If your first reaction to recognizing or being told or being asked about a project that you didn’t finish and you hear yourself about to say, “I didn’t have time,” and you are in that watcher place and you hear yourself saying it, a beautiful option is to say, you know what, I actually want to rephrase that. It wasn’t that I didn’t have the time. I didn’t make the time.
Or phrase it in another way. Get into the truth of what’s real for you. Because when we hear ourselves speaking the honest truth and don’t experience ourselves immediately bursting into flames, it starts to build trust in us within us. You start to show you that it’s okay and safe and actually really beautiful to live a radically honest life where you’re owning what’s yours.
And finally, stay away from blame.
So blaming ourselves for our choices is beating ourselves up. Being mean and cruel to ourselves, saying it’s your fault, you’re a big dummy, can’t believe you did or didn’t do that again. Self, you’re the worst.
And our brains do that. It’s an attempt to keep us safe from external blame until we can teach ourselves a new way to think. And it’s imperative that we do so because blame is so painful and so harmful. It’s antithetical to our goals and blame gets us nowhere.
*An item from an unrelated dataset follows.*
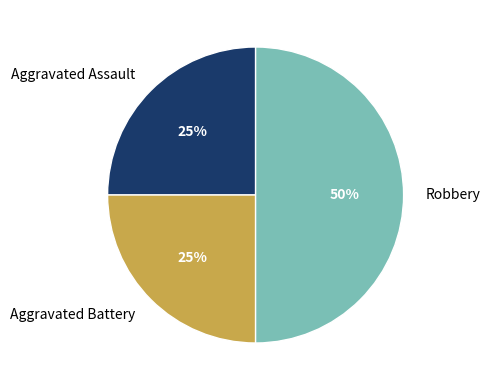

Does Aggravated Battery represent more than half of the total?

No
Meanwhile, responsibility is empowering and it feels so good in my body to own my truth, even when it’s from a mess up or a thing that for sure I wish I hadn’t done but sure did do.
And when you recognize that we do what we do because of the thoughts in our minds, we can remind ourselves that we have the power to break the cycles of thinking mean things about us, of putting us down, and we can change the thoughts that lead us to buffer, blame, or otherwise not come to our lives with honesty.
And that is a beautiful and magnificent thing. Making yourself wrong and bad doesn’t help. Recognizing that you can change your default mental cassette tape, wow, that sure does help each and every time.
Okay my love, that was a lot but that’s how we do here, right? We go deep, we lay it all out. But let that sink in. Radical self-responsibility, that’s the name of the game.
Thank you for taking the time to read Feminist Wellness. I’m excited to be here and to help you take back your health!